Responsible for the Laboratory’s global vision, strategic direction, research and operations
Internationally recognized human geneticist and demonstrated leader in academic, pharma and biotech research, Lon Cardon, Ph.D., FMedSci, joined The Jackson Laboratory as president and chief executive officer in November 2021. Previously, he was chief scientific officer and chief scientific strategy officer at BioMarin Pharmaceutical Inc., a rare disease biotechnology company. Before his role at BioMarin, from 2008 to 2017 Cardon was senior vice president and head of genetics, quantitative sciences and alternative discovery/development at GlaxoSmithKline plc. In addition to division management responsibilities, he was chair of GSK’s Discovery Investment Board, overseeing research funding across all therapeutic areas.
Prior to this, Cardon spent the first half of his career as a senior academic.
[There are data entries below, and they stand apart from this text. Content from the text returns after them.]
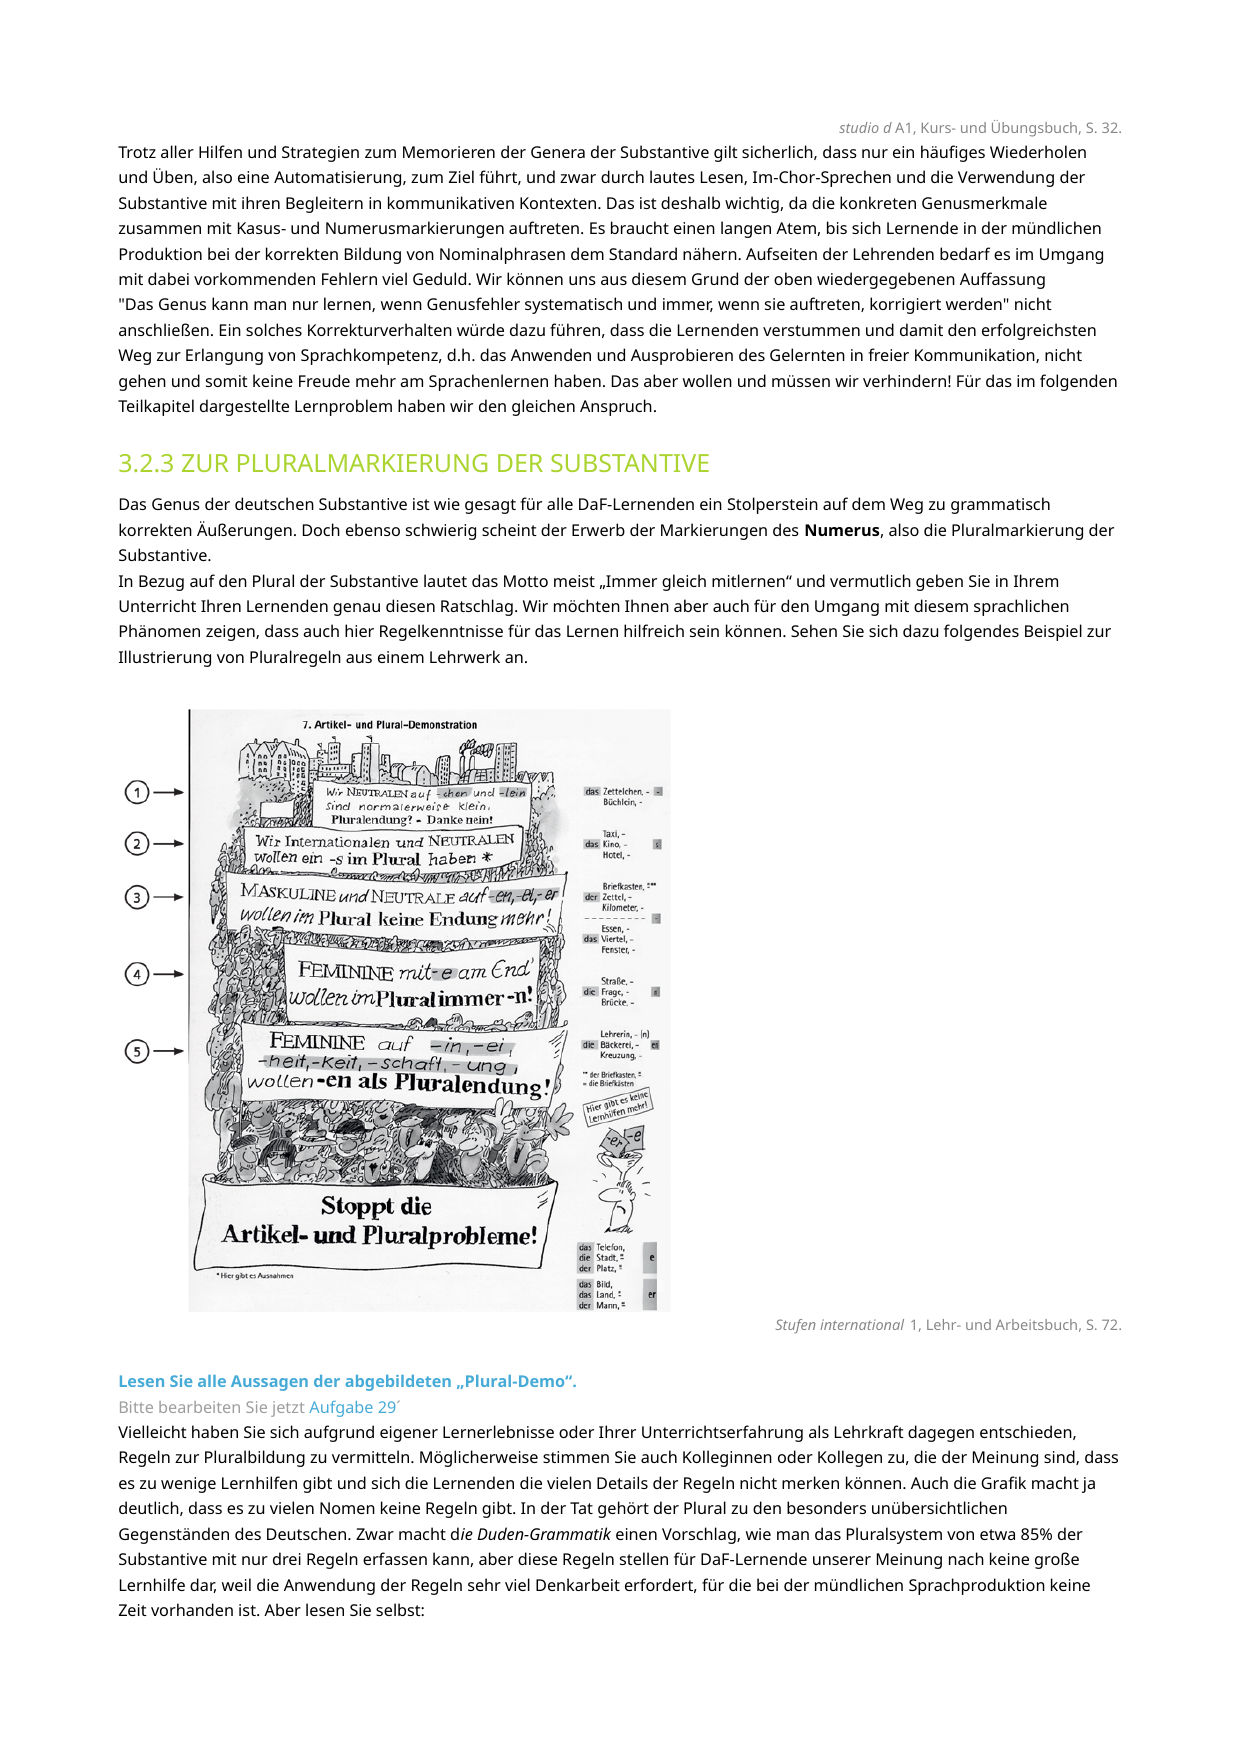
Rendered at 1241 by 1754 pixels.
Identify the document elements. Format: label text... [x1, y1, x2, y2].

text Vielleicht haben Sie sich aufgrund eigener Lernerlebnisse oder Ihrer Unterrichtserfahrung als Lehrkraft dagegen entschieden, Regeln zur Pluralbildung zu vermitteln. Möglicherweise stimmen Sie auch Kolleginnen oder Kollegen zu, die der Meinung sind, dass es zu wenige Lernhilfen gibt und sich die Lernenden die vielen Details der Regeln nicht merken können. Auch die Grafik macht ja deutlich, dass es zu vielen Nomen keine Regeln gibt. In der Tat gehört der Plural zu den besonders unübersichtlichen Gegenständen des Deutschen. Zwar macht die Duden-Grammatik einen Vorschlag, wie man das Pluralsystem von etwa 85% der Substantive mit nur drei Regeln erfassen kann, aber diese Regeln stellen für DaF-Lernende unserer Meinung nach keine große Lernhilfe dar, weil die Anwendung der Regeln sehr viel Denkarbeit erfordert, für die bei der mündlichen Sprachproduktion keine Zeit vorhanden ist. Aber lesen Sie selbst: [118, 1421, 1122, 1621]
text Bitte bearbeiten Sie jetzt Aufgabe 29´ [118, 1396, 1122, 1418]
text In Bezug auf den Plural der Substantive lautet das Motto meist „Immer gleich mitlernen“ und vermutlich geben Sie in Ihrem Unterricht Ihren Lernenden genau diesen Ratschlag. Wir möchten Ihnen aber auch für den Umgang mit diesem sprachlichen Phänomen zeigen, dass auch hier Regelkenntnisse für das Lernen hilfreich sein können. Sehen Sie sich dazu folgendes Beispiel zur Illustrierung von Pluralregeln aus einem Lehrwerk an. [118, 569, 1122, 668]
picture [117, 700, 671, 1312]
text Trotz aller Hilfen und Strategien zum Memorieren der Genera der Substantive gilt sicherlich, dass nur ein häufiges Wiederholen und Üben, also eine Automatisierung, zum Ziel führt, und zwar durch lautes Lesen, Im-Chor-Sprechen und die Verwendung der Substantive mit ihren Begleitern in kommunikativen Kontexten. Das ist deshalb wichtig, da die konkreten Genusmerkmale zusammen mit Kasus- und Numerusmarkierungen auftreten. Es braucht einen langen Atem, bis sich Lernende in der mündlichen Produktion bei der korrekten Bildung von Nominalphrasen dem Standard nähern. Aufseiten der Lehrenden bedarf es im Umgang mit dabei vorkommenden Fehlern viel Geduld. Wir können uns aus diesem Grund der oben wiedergegebenen Auffassung "Das Genus kann man nur lernen, wenn Genusfehler systematisch und immer, wenn sie auftreten, korrigiert werden" nicht anschließen. Ein solches Korrekturverhalten würde dazu führen, dass die Lernenden verstummen und damit den erfolgreichsten Weg zur Erlangung von Sprachkompetenz, d.h. das Anwenden und Ausprobieren des Gelernten in freier Kommunikation, nicht gehen und somit keine Freude mehr am Sprachenlernen haben. Das aber wollen und müssen wir verhindern! Für das im folgenden Teilkapitel dargestellte Lernproblem haben wir den gleichen Anspruch. [118, 141, 1122, 417]
text Lesen Sie alle Aussagen der abgebildeten „Plural-Demo“. [118, 1370, 1122, 1392]
text Stufen international 1, Lehr- und Arbeitsbuch, S. 72. [118, 704, 1122, 1334]
subtitle 3.2.3 ZUR PLURALMARKIERUNG DER SUBSTANTIVE [118, 446, 1122, 479]
text Das Genus der deutschen Substantive ist wie gesagt für alle DaF-Lernenden ein Stolperstein auf dem Weg zu grammatisch korrekten Äußerungen. Doch ebenso schwierig scheint der Erwerb der Markierungen des Numerus, also die Pluralmarkierung der Substantive. [118, 493, 1122, 566]
text studio d A1, Kurs- und Übungsbuch, S. 32. [118, 118, 1122, 138]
From 1998 to 2006 he was a faculty member at the University of Oxford, initially as head of bioinformatics and statistical genetics at the Wellcome Trust Centre for Human Genetics, and later as a Wellcome Trust principal fellow and professor of bioinformatics. From 2006 to 2008, he was a professor of biostatistics at the University of Washington and co-chair of the Herbold Bioinformatics Program at the Fred Hutchinson Cancer Research Center in Seattle.
Cardon conducted his Ph.D. research at the Institute for Behavior Genetics at the University of Colorado Boulder and received his postdoctoral training in the department of mathematics at Stanford University. His research groups were involved in many of the large international genetics initiatives that helped to create the present global genomics research infrastructure, including the Wellcome Trust Case Control Consortium which he co-founded and which yielded the first Genome-Wide Association Studies. His academic groups discovered dozens of genes for common and rare diseases and his industry groups advanced broad portfolios in large pharmaceutical and mid-size biotechnology companies, from exploratory research to phase I-III clinical trials.
Cardon has chaired and served on numerous public and private boards in the United States, United Kingdom, Canada and Europe and has authored more than 225 scientific publications and 15 books and chapters, mainly focused on genetics methodology, applications, and discoveries in rare and common diseases. He is an elected fellow of the United Kingdom’s Academy of Medical Sciences and the American Association for the Advancement of Science.